Prediabetes is classified by a hemoglobin A1c of 5.7 to 6.4, and is associated with type 2 diabetes. Your hemoglobin A1c is your average blood sugar level over a 60 to 90 day period. While type 2 diabetes is a progressive disease, meaning it cannot be stopped, there are methods you can take to slow down the progression from prediabetes, to diabetes.
Tammy Cost, a nurse practitioner at Good Samaritan Hospital, says that on average, patients have diabetes for six to eight years before they are diagnosed, meaning that time in between is prediabetes.
Who is At Risk of Developing Prediabetes?
Affecting more than 80 million Americans, prediabetes is four times as common as its parent disease, diabetes. While family history plays a role in the development of prediabetes, it most commonly develops from:
- Being over weight
"Your physician might be prompted to screen you for diabetes if you suffer from heart disease, high lipids, or hypertension," Tammy says.
- Related: Fight Obesity, Prevent Diabetes
Take Control of Prediabetes Progression
Prediabetes is a progressive condition, meaning once you're diagnosed, there is no cure, but there are lifestyle changes you can adopt to help slow the progression. Maintaining a healthy weight, monitoring carbohydrate intake, and participating in regular physical activity, all contribute to slowing disease progression.
If your hemoglobin A1c reaches a level of 6.5 or higher, you are diagnosed with diabetes.
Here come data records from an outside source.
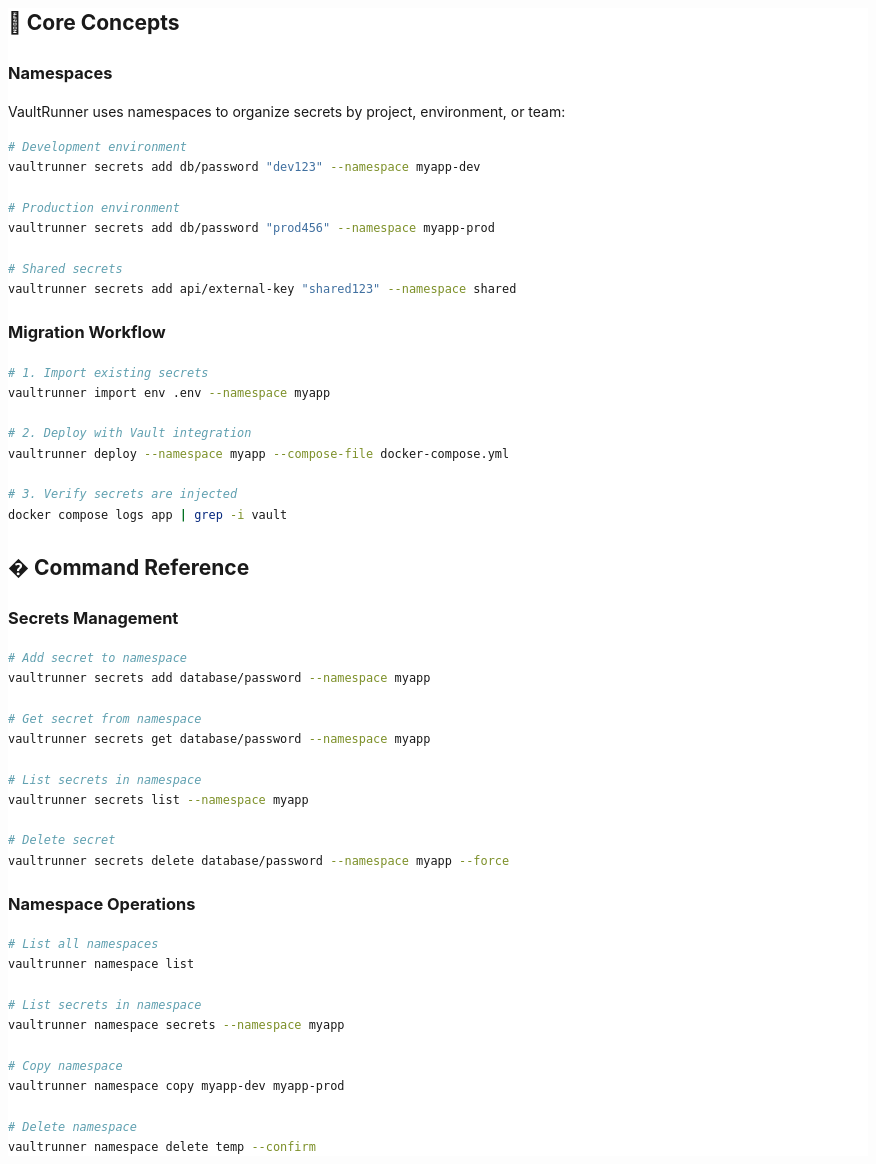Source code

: ## 📖 Core Concepts

### Namespaces
VaultRunner uses namespaces to organize secrets by project, environment, or team:

```bash
# Development environment
vaultrunner secrets add db/password "dev123" --namespace myapp-dev

# Production environment
vaultrunner secrets add db/password "prod456" --namespace myapp-prod

# Shared secrets
vaultrunner secrets add api/external-key "shared123" --namespace shared
```

### Migration Workflow
```bash
# 1. Import existing secrets
vaultrunner import env .env --namespace myapp

# 2. Deploy with Vault integration
vaultrunner deploy --namespace myapp --compose-file docker-compose.yml

# 3. Verify secrets are injected
docker compose logs app | grep -i vault
```

## � Command Reference

### Secrets Management

```bash
# Add secret to namespace
vaultrunner secrets add database/password --namespace myapp

# Get secret from namespace
vaultrunner secrets get database/password --namespace myapp

# List secrets in namespace
vaultrunner secrets list --namespace myapp

# Delete secret
vaultrunner secrets delete database/password --namespace myapp --force
```

### Namespace Operations

```bash
# List all namespaces
vaultrunner namespace list

# List secrets in namespace
vaultrunner namespace secrets --namespace myapp

# Copy namespace
vaultrunner namespace copy myapp-dev myapp-prod

# Delete namespace
vaultrunner namespace delete temp --confirm
```
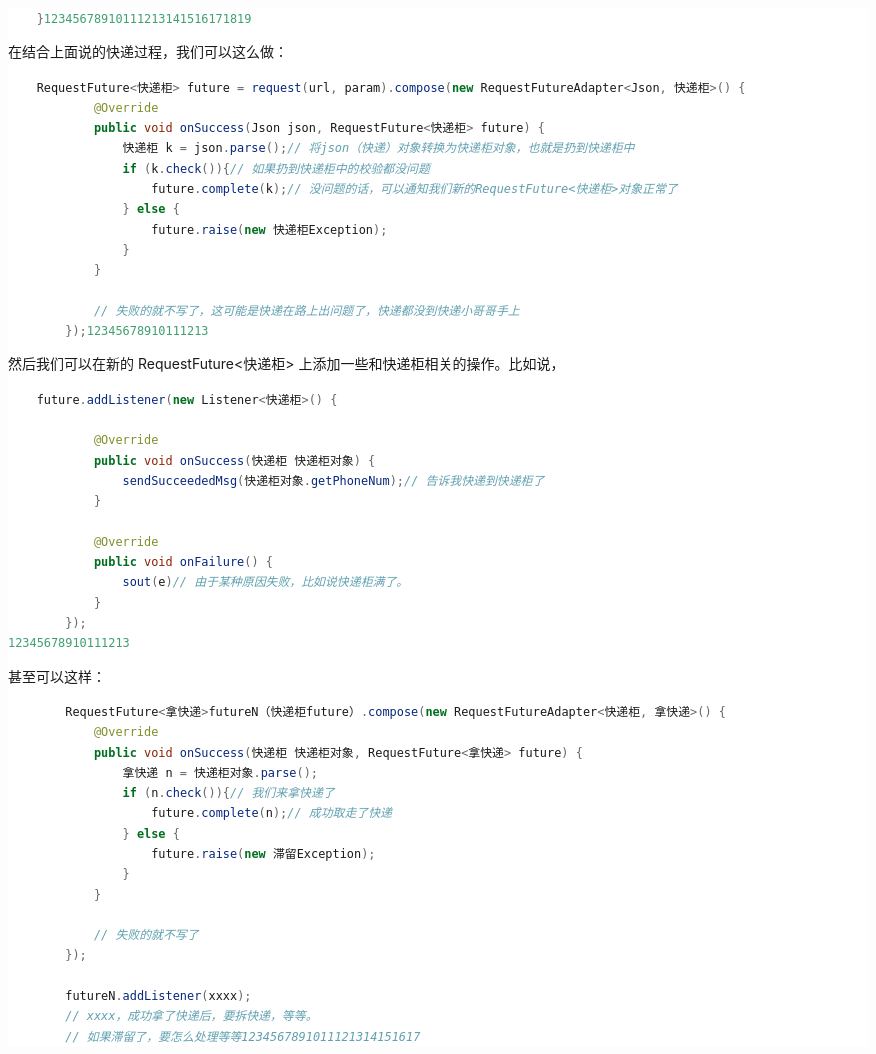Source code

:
 ```java
    }12345678910111213141516171819
```

在结合上面说的快递过程，我们可以这么做：

```java
    RequestFuture<快递柜> future = request(url, param).compose(new RequestFutureAdapter<Json, 快递柜>() {
            @Override
            public void onSuccess(Json json, RequestFuture<快递柜> future) {
                快递柜 k = json.parse();// 将json（快递）对象转换为快递柜对象，也就是扔到快递柜中
                if (k.check()){// 如果扔到快递柜中的校验都没问题
                    future.complete(k);// 没问题的话，可以通知我们新的RequestFuture<快递柜>对象正常了
                } else {
                    future.raise(new 快递柜Exception);
                }
            }

            // 失败的就不写了，这可能是快递在路上出问题了，快递都没到快递小哥哥手上
        });12345678910111213
```

然后我们可以在新的 RequestFuture<快递柜> 上添加一些和快递柜相关的操作。比如说，

```java
    future.addListener(new Listener<快递柜>() {

            @Override
            public void onSuccess(快递柜 快递柜对象) {
                sendSucceededMsg(快递柜对象.getPhoneNum);// 告诉我快递到快递柜了
            }

            @Override
            public void onFailure() {
                sout(e)// 由于某种原因失败，比如说快递柜满了。
            }
        });
12345678910111213
```

甚至可以这样：

```java
        RequestFuture<拿快递>futureN（快递柜future）.compose(new RequestFutureAdapter<快递柜, 拿快递>() {
            @Override
            public void onSuccess(快递柜 快递柜对象, RequestFuture<拿快递> future) {
                拿快递 n = 快递柜对象.parse();
                if (n.check()){// 我们来拿快递了
                    future.complete(n);// 成功取走了快递
                } else {
                    future.raise(new 滞留Exception);
                }
            }

            // 失败的就不写了
        });

        futureN.addListener(xxxx);
        // xxxx，成功拿了快递后，要拆快递，等等。
        // 如果滞留了，要怎么处理等等1234567891011121314151617
```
Be Proactive with Symptoms
While prediabetes often has no signs and symptoms, you should speak with your doctor if you experience any symptoms of type 2 diabetes, including:
- Frequent urination
- Blurred vision
A prediabetes diagnosis does not have to mean that diabetes is in your near future. "Prediabetes is the prime time to take action," Tammy says. "If you really want to be proactive, you have the ability to manage the disease process."